Trascriva fedelmente dal brano riportato la parte che va da "APPROFONDIMENTO: LA MISTICA" fino a "un verde chiaro." compreso.

==== BRANO RIPORTATO

Nota di Lunaria: ne aggiungo un altro tratto da "Maria Maestra di Vita Spirituale"

Se quindi il prossimo tuo è buono, vedi in lui l'immagine di Dio e amalo per il divino che è in lui. Se è cattivo e porta l'immagine del peccato, del diavolo, vedilo nel Cuore di Gesù, molto dentro, perché Gesù è venuto anzitutto per i peccatori, e tu cerca di essere per lui un Gesù visibile, ossia di rappresentare la misericordia del Cuore di Gesù verso i peccatori, per portarli a Lui. Un ateo diceva ad una suora che l'aveva curato in due mesi di ospedale: "Lei non mi ha mai parlato di Dio, ma mi ha fatto vedere Dio con la sua carità. Adesso io credo perché ho visto Dio in lei."



APPROFONDIMENTO: LA MISTICA DEL XII SECOLO

Nota di Lunaria: questo scritto risale al 2012. Non mi ricordo da quale libro lo ricopiai, purtroppo. Mi pare di ricordare che fosse una sorta di collana tutta dedicata alla teologia del Medioevo, con le copertine di un verde chiaro.

========
==== VOCI

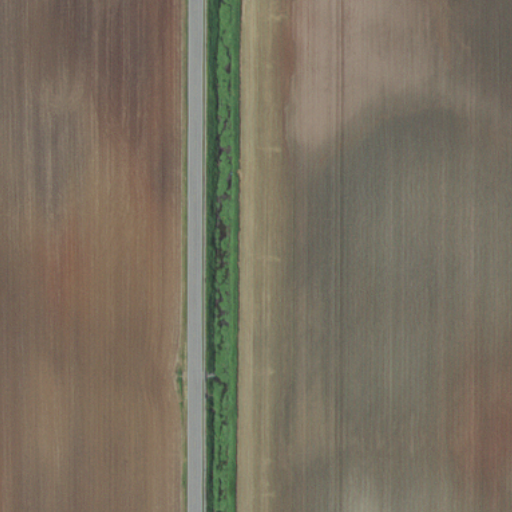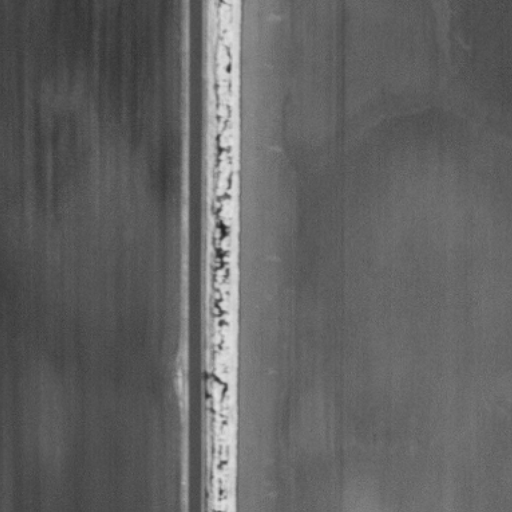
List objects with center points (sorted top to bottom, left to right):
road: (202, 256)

========
==== VOCI

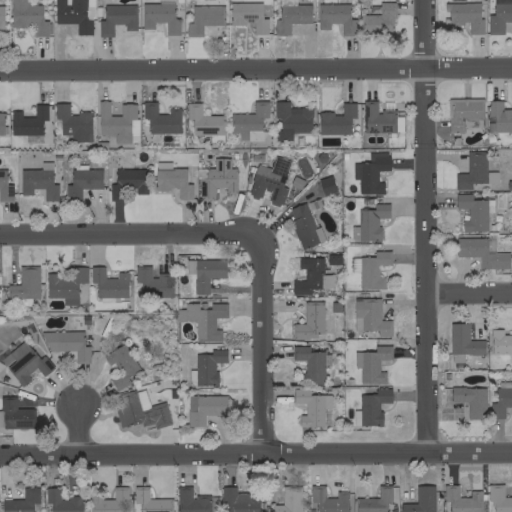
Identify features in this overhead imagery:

========
==== VOCI

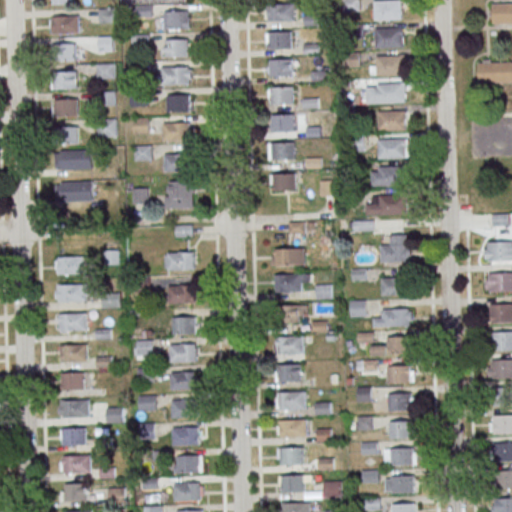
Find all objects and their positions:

========

#### RISULTATO
APPROFONDIMENTO: LA MISTICA DEL XII SECOLO

Nota di Lunaria: questo scritto risale al 2012. Non mi ricordo da quale libro lo ricopiai, purtroppo. Mi pare di ricordare che fosse una sorta di collana tutta dedicata alla teologia del Medioevo, con le copertine di un verde chiaro.